Auch Trauer kann Anlass zum lauten Kulturkampf sein, wie die Franzosen gerade erleben, Staatstrauer zumal. Auf Anordnung des französischen Premierministers François Bayrou sollen am Samstag, wenn in Rom Papst Franziskus beerdigt wird, an allen öffentlichen Gebäuden der Republik die Trikoloren auf halbmast hängen: an den Ministerien, den Schulen, den Gerichten, einfach überall. Und das ist schon allerhand, zumindest für Frankreich.
Das Prinzip des Laizismus, Frucht aus der Trennung von Staat und Kirche, ist hier seit 1905, nun ja, sakrosankt. Gesetzlich verankert im Fundament der Republik, unverhandelbar. Es vergeht kein Tag, an dem nicht mindestens ein Politiker im Land sich auf den Geist des Laizismus beruft, oft aus politischem Kalkül. Der Dreiklang Liberté, Égalité, Fraternité ist erst richtig rund, wenn er einen vierten Nachhall hat: Laïcité! Auch der Christdemokrat François Bayrou, ein streng gläubiger Katholik, der seine fünf Kinder in eine katholische Schule mit brutalen Züchtigungsmethoden schickte, gehörte früher öffentlich zur Fraktion der unbeugsamen Laizisten.
Macron soll dafür sein – das macht es nicht weniger kontrovers, im Gegenteil
Vor zwanzig Jahren, als Johannes Paul II. gestorben war und sich die damalige französische Regierung für Landesfahnen auf Trauerhöhe entschied, war Bayrou empört, wie die Zeitung «Le Monde» erinnert, sie hat im Archiv nachgeschaut. «Ich hätte sicher nicht so entschieden», sagte Bayrou damals. «Fahnen auf halbmast entsprechen nicht dem Vorsatz, dass wir zwischen den persönlichen spirituellen Überzeugungen und politischen und nationalen Überlegungen unterscheiden müssen.» Müssen!

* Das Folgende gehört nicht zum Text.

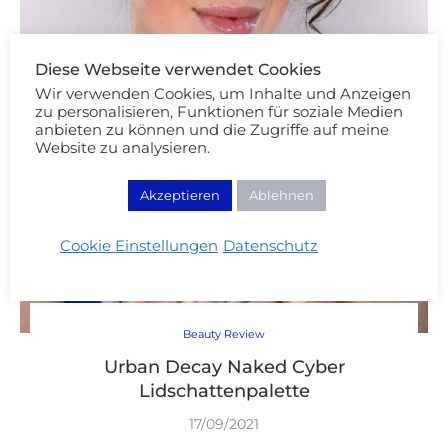
Diese Webseite verwendet Cookies
Wir verwenden Cookies, um Inhalte und Anzeigen
zu personalisieren, Funktionen für soziale Medien
anbieten zu können und die Zugriffe auf meine
Website zu analysieren.
Akzeptieren
Ablehnen
Cookie Einstellungen
Datenschutz
Beauty Review
Urban Decay Naked Cyber
Lidschattenpalette
17/09/2021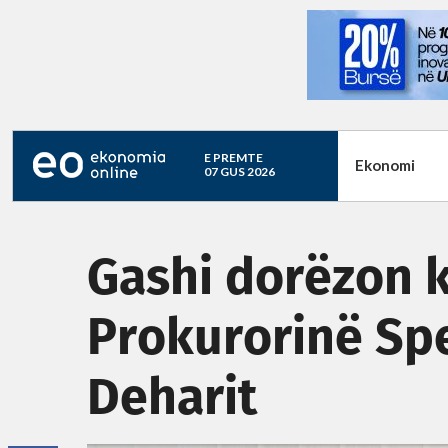
E PREMTE
Ekonomi
07 GUS 2026
Gashi dorëzon 
Prokurorinë Spe
Deharit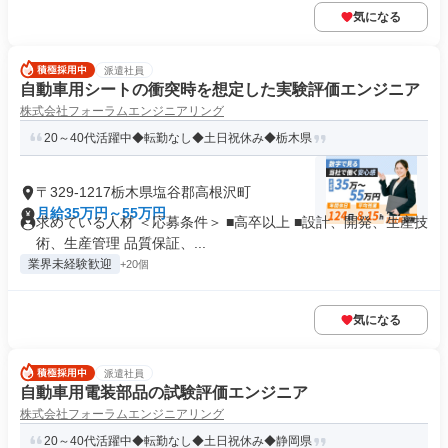
気になる
派遣社員
自動車用シートの衝突時を想定した実験評価エンジニア
株式会社フォーラムエンジニアリング
20～40代活躍中◆転勤なし◆土日祝休み◆栃木県
〒329-1217栃木県塩谷郡高根沢町
月給35万円～55万円
求めている人材 ＜応募条件＞ ■高卒以上 ■設計、開発、生産技
術、生産管理 品質保証、...
業界未経験歓迎
+20個
気になる
派遣社員
自動車用電装部品の試験評価エンジニア
株式会社フォーラムエンジニアリング
20～40代活躍中◆転勤なし◆土日祝休み◆静岡県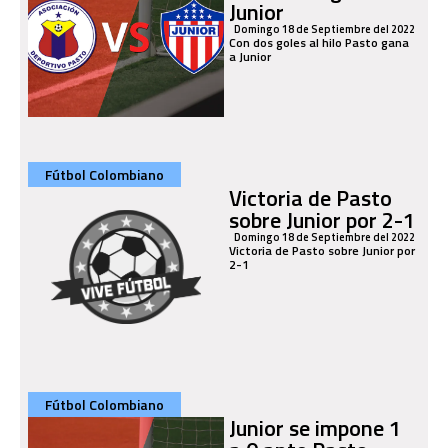
Junior
Domingo 18 de Septiembre del 2022
Con dos goles al hilo Pasto gana
a Junior
Fútbol Colombiano
Victoria de Pasto
sobre Junior por 2-1
Domingo 18 de Septiembre del 2022
Victoria de Pasto sobre Junior por
2-1
Fútbol Colombiano
Junior se impone 1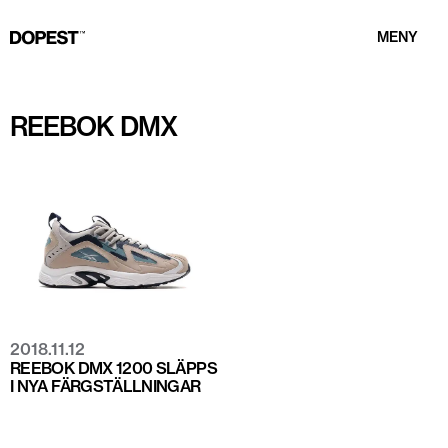
MENY
REEBOK DMX
2018.11.12
REEBOK DMX 1200 SLÄPPS
I NYA FÄRGSTÄLLNINGAR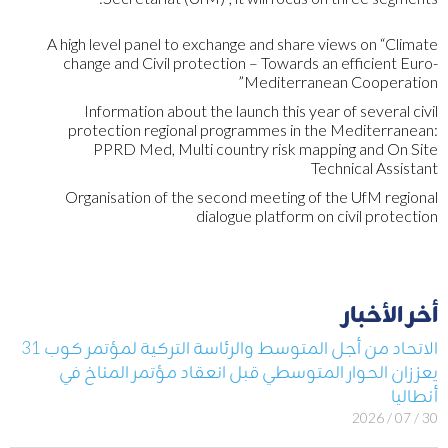
A high level panel to exchange and share views on “Climate
change and Civil protection – Towards an efficient Euro-
Mediterranean Cooperation”
Information about the launch this year of several civil
protection regional programmes in the Mediterranean:
PPRD Med, Multi country risk mapping and On Site
Technical Assistant
Organisation of the second meeting of the UfM regional
dialogue platform on civil protection
أخر الأخبار
الاتحاد من أجل المتوسط والرئاسة التركية لمؤتمر كوب 31
يعززان الحوار المتوسطي قبل انعقاد مؤتمر المناخ في
أنطاليا
30 / 07 / 2026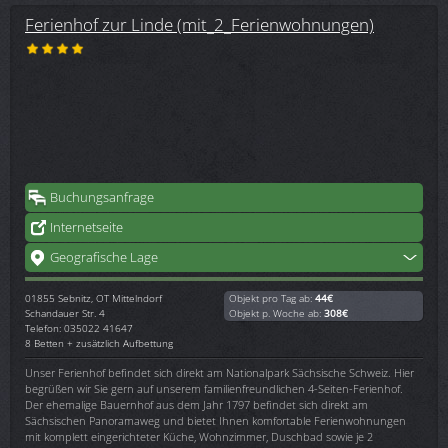
Ferienhof zur Linde (mit_2_Ferienwohnungen)
Buchungsanfrage
Internetseite
Geografische Lage
01855
Sebnitz, OT Mittelndorf
Objekt pro Tag ab:
44€
Schandauer Str. 4
Objekt p. Woche ab:
308€
Telefon: 035022 41647
8 Betten + zusätzlich Aufbettung
Unser Ferienhof befindet sich direkt am Nationalpark Sächsische Schweiz. Hier
begrüßen wir Sie gern auf unserem familienfreundlichen 4-Seiten-Ferienhof.
Der ehemalige Bauernhof aus dem Jahr 1797 befindet sich direkt am
Sächsischen Panoramaweg und bietet Ihnen komfortable Ferienwohnungen
mit komplett eingerichteter Küche, Wohnzimmer, Duschbad sowie je 2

Nun ist alles anders. Aus der Entourage des Premiers hört man, Bayrou habe seine Meinung im Alter geändert, das komme auch schon mal vor. Franziskus sei ja auch etwas ganz anderes, der sei schliesslich der «Papst der Armen» gewesen. Ausserdem habe Bayrou den Beschluss mit den Fahnen auf halbmast mit Emmanuel Macron, dem Präsidenten der Republik, be- und abgesprochen. Das macht ihn nicht weniger kontrovers, im Gegenteil.
Aus dem linken und dem liberalen Lager heisst es nun, die Regierung mache beim Papst eine Ausnahme, wie sie für einen säkularen Staat wie den französischen nicht statthaft sei. Jorge Mario Bergoglio, so die Überlegung, sei natürlich schon auch ein Staatschef gewesen, Herrscher über Vatikanstadt. Doch viel stärker wog natürlich seine Rolle als religiöses Oberhaupt von 1,4 Milliarden Menschen.

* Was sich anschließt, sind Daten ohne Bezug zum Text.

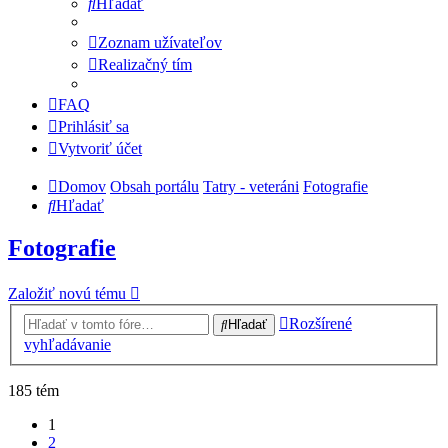
Hľadať
Zoznam užívateľov
Realizačný tím
FAQ
Prihlásiť sa
Vytvoriť účet
Domov
Obsah portálu
Tatry - veteráni
Fotografie
Hľadať
Fotografie
Založiť novú tému
Rozšírené
Hľadať
vyhľadávanie
185 tém
1
2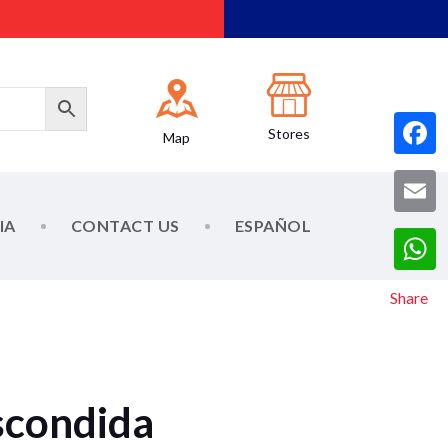
Stores
Map
F
a
IA
CONTACT US
ESPAÑOL
E
c
m
e
W
a
Share
b
h
i
o
a
l
o
t
k
scondida
s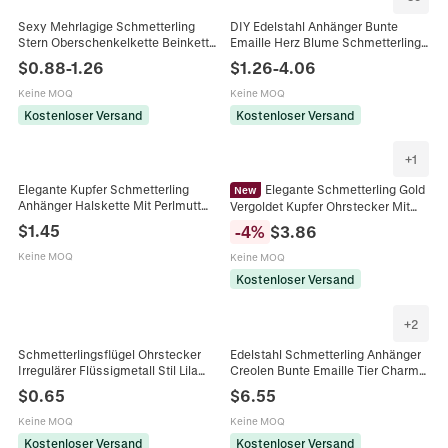
Sexy Mehrlagige Schmetterling
DIY Edelstahl Anhänger Bunte
Stern Oberschenkelkette Beinkette
Emaille Herz Blume Schmetterling
Für Damen Gold Silber Elastisch
Fisch Muschel Formen Vergoldet
$
0.88
-
1.26
$
1.26
-
4.06
Beinring Körperschmuck Party
Schmuck Zubehör
Keine MOQ
Keine MOQ
Kostenloser Versand
Kostenloser Versand
+
1
Elegante Kupfer Schmetterling
Elegante Schmetterling Gold
New
Anhänger Halskette Mit Perlmutt
Vergoldet Kupfer Ohrstecker Mit
Muschel Strass Eingelegt
Zirkonia Und Emaille Mode
$
1.45
-
4
%
$
3.86
Schlüsselbeinkette Für Damen
Schmuck Für Damen
Mode Schmuck
Keine MOQ
Keine MOQ
Kostenloser Versand
+
2
Schmetterlingsflügel Ohrstecker
Edelstahl Schmetterling Anhänger
Irregulärer Flüssigmetall Stil Lila
Creolen Bunte Emaille Tier Charme
Zirkon Legierung Frauen Elfenohr
Ohr Schnalle Für Damen
$
0.65
$
6.55
Edelstahl Stecker
Minimalistischen Süßen Schmuck
Geschenk
Keine MOQ
Keine MOQ
Kostenloser Versand
Kostenloser Versand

Franziskus war nie der Papst der extremen Rechten. Aber die Hommage ist ihr lieb
So richtig glücklich ist auch das Lager der extremen und identitären Rechten nicht: Mit seinem Engagement für die Migranten war der Argentinier nie ihr Papst, er war ihnen viel zu progressiv, sie trauern ihm nicht nach. Andererseits sind sie nun begeistert über diese Hommage an den katholischen Kirchenfürsten, weil sie darin unbedingt eine offizielle Bekräftigung der christlichen Wurzeln des Landes lesen wollen. In ihren Augen ist das gleichzeitig eine Ab- und Ausgrenzung anderer Religionen, des Islam vorab.

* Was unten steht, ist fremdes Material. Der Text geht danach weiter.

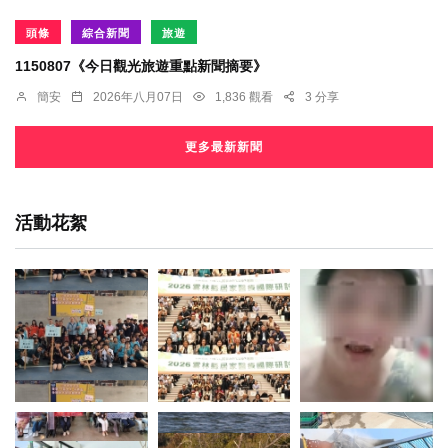
頭條
綜合新聞
旅遊
1150807《今日觀光旅遊重點新聞摘要》
簡安
2026年八月07日
1,836 觀看
3 分享
更多最新新聞
活動花絮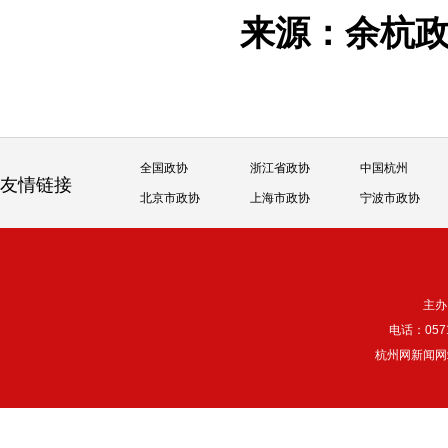
来源：余杭
全国政协
浙江省政协
中国杭州
友情链接
北京市政协
上海市政协
宁波市政协
主办
电话：057
杭州网新闻网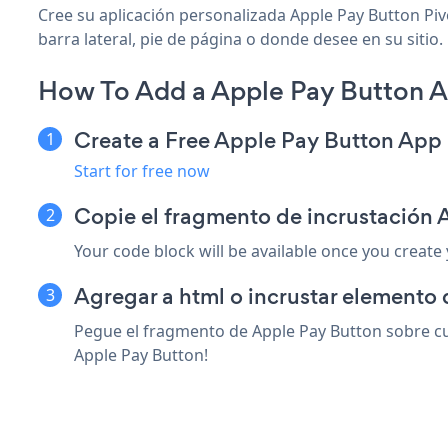
Cree su aplicación personalizada Apple Pay Button Pivol
barra lateral, pie de página o donde desee en su sitio.
How To Add a Apple Pay Button A
Create a Free Apple Pay Button App
Start for free now
Copie el fragmento de incrustación 
Your code block will be available once you create
Agregar a html o incrustar elemento d
Pegue el fragmento de Apple Pay Button sobre cua
Apple Pay Button!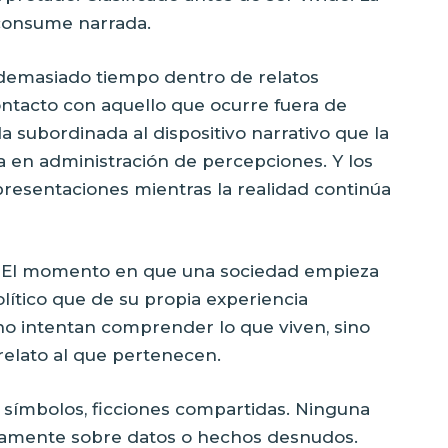
 consume narrada.
demasiado tiempo dentro de relatos
ntacto con aquello que ocurre fuera de
a subordinada al dispositivo narrativo que la
ma en administración de percepciones. Y los
resentaciones mientras la realidad continúa
o. El momento en que una sociedad empieza
lítico que de su propia experiencia
no intentan comprender lo que viven, sino
relato al que pertenecen.
 símbolos, ficciones compartidas. Ninguna
amente sobre datos o hechos desnudos.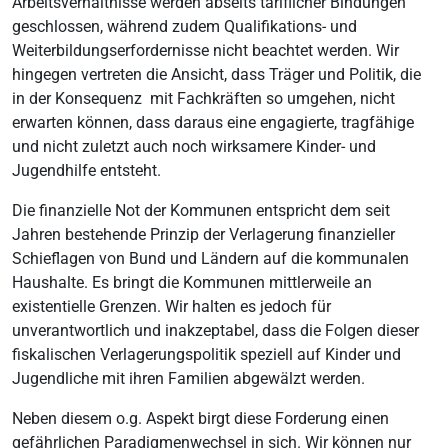
Arbeitsverhältnisse werden abseits tariflicher Bindungen
geschlossen, während zudem Qualifikations- und
Weiterbildungserfordernisse nicht beachtet werden. Wir
hingegen vertreten die Ansicht, dass Träger und Politik, die
in der Konsequenz mit Fachkräften so umgehen, nicht
erwarten können, dass daraus eine engagierte, tragfähige
und nicht zuletzt auch noch wirksamere Kinder- und
Jugendhilfe entsteht.
Die finanzielle Not der Kommunen entspricht dem seit
Jahren bestehende Prinzip der Verlagerung finanzieller
Schieflagen von Bund und Ländern auf die kommunalen
Haushalte. Es bringt die Kommunen mittlerweile an
existentielle Grenzen. Wir halten es jedoch für
unverantwortlich und inakzeptabel, dass die Folgen dieser
fiskalischen Verlagerungspolitik speziell auf Kinder und
Jugendliche mit ihren Familien abgewälzt werden.
Neben diesem o.g. Aspekt birgt diese Forderung einen
gefährlichen Paradigmenwechsel in sich. Wir können nur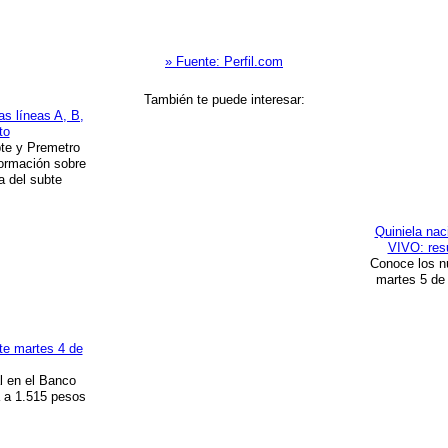
» Fuente: Perfil.com
También te puede interesar:
as líneas A, B,
to
bte y Premetro
formación sobre
a del subte
Quiniela nac
VIVO: resu
Conoce los n
martes 5 de
te martes 4 de
al en el Banco
 a 1.515 pesos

So läuft nun also in Frankreich ein politischer Kulturkampf um die passende Masthöhe der Trikoloren, während sie in Rom den allürenlosesten Papst der Neuzeit zu Grabe tragen, in einmaliger Kargheit. Franziskus machte sich bekanntlich nicht viel aus Symbolen. Die Geschichte mit der Fahne hätte ihn wohl amüsiert.